目を細めて魅惑的な表情をする藤麻さんに、胸の鼓動が高鳴りだした。けれど、わたしは彼から顔を逸らす。
どうしてわたしなんかをデートに誘うのだろう。

本気って、なに? 誘ってもらえて嬉しいって、純粋に喜んでしまいそうになるわたしの想いとは別だよね。

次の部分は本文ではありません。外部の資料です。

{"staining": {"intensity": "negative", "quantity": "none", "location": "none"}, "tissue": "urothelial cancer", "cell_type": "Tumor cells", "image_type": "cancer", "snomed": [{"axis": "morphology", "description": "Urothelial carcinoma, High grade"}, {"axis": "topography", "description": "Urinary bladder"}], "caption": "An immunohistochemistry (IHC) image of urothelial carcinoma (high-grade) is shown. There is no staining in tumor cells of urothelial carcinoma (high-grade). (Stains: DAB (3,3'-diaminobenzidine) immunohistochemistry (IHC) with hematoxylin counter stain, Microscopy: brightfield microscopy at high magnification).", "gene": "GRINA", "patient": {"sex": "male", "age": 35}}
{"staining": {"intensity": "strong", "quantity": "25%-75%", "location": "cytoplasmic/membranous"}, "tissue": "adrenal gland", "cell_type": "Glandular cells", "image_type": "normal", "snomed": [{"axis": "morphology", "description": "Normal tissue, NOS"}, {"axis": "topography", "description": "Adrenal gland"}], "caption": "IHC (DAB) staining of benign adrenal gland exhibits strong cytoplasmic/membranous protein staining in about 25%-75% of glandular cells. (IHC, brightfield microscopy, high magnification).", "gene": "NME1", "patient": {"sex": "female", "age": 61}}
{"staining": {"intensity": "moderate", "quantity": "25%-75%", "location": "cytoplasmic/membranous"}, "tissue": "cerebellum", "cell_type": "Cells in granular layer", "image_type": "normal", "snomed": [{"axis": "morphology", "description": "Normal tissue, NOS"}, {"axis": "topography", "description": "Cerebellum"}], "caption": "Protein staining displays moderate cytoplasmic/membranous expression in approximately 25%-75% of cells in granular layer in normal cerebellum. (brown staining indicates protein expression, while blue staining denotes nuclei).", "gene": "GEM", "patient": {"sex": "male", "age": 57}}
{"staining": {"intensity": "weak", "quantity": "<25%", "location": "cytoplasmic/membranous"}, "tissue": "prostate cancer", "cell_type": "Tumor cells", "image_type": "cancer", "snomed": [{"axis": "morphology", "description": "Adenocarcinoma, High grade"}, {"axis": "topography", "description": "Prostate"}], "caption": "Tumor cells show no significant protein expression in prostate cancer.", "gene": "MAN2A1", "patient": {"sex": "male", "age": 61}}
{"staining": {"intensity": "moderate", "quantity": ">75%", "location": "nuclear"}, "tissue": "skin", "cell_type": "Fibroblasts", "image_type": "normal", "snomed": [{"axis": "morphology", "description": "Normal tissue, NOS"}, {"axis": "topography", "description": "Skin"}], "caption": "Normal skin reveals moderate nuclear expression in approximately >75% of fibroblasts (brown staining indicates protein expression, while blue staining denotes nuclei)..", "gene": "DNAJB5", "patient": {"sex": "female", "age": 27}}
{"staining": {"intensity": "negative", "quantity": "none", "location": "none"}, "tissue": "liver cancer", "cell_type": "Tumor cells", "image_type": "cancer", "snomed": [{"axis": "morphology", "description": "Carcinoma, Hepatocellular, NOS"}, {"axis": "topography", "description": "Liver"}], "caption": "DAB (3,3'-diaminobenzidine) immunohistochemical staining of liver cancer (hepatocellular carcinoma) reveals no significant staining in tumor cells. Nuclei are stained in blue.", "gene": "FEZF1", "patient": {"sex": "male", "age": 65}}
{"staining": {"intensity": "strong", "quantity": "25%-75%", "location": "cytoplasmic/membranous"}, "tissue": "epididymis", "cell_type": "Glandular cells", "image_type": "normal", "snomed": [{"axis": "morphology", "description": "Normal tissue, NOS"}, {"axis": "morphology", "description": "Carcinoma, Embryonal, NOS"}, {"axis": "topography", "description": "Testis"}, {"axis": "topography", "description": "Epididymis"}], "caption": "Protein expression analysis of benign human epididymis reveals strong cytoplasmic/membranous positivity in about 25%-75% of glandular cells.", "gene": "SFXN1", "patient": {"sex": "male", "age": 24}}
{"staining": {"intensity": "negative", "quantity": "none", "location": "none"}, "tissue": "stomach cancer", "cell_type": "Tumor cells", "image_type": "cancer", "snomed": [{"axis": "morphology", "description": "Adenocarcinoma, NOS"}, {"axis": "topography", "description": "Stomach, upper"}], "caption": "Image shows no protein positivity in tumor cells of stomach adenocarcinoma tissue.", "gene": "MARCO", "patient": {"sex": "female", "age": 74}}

藤麻さんにとってただの暇つぶしに出掛けることでも、わたしは期待をしてしまう。
だから、きっぱり断ったほうがいい。そう思う、けど……。

自分の気持ちがはっきりせず返事ができないでいると、彼がわたしのそばにやってきた。

「元カレのこと、そんなに忘れられないのかよ」

「……え?」

わたしを見下ろす藤麻さんはどこか怒っているように見える。すぐに返事をしなかったから、苛立ったのだろうか。

新しい恋をはじめる勇気がないって思っていたけど、少しずつ藤麻さんに惹かれているのは自覚している。でも結局、行動するのに迷って不安になってしまう。

期待をするのが怖いんだから、簡単に誘いを受けることなんてできない。

そして、藤麻さんが怒ったような顔をする意味もわからない。

整理がつかなくなったわたしは、なにも言えないまま藤麻さんに背を向けて早足でその場から離れた。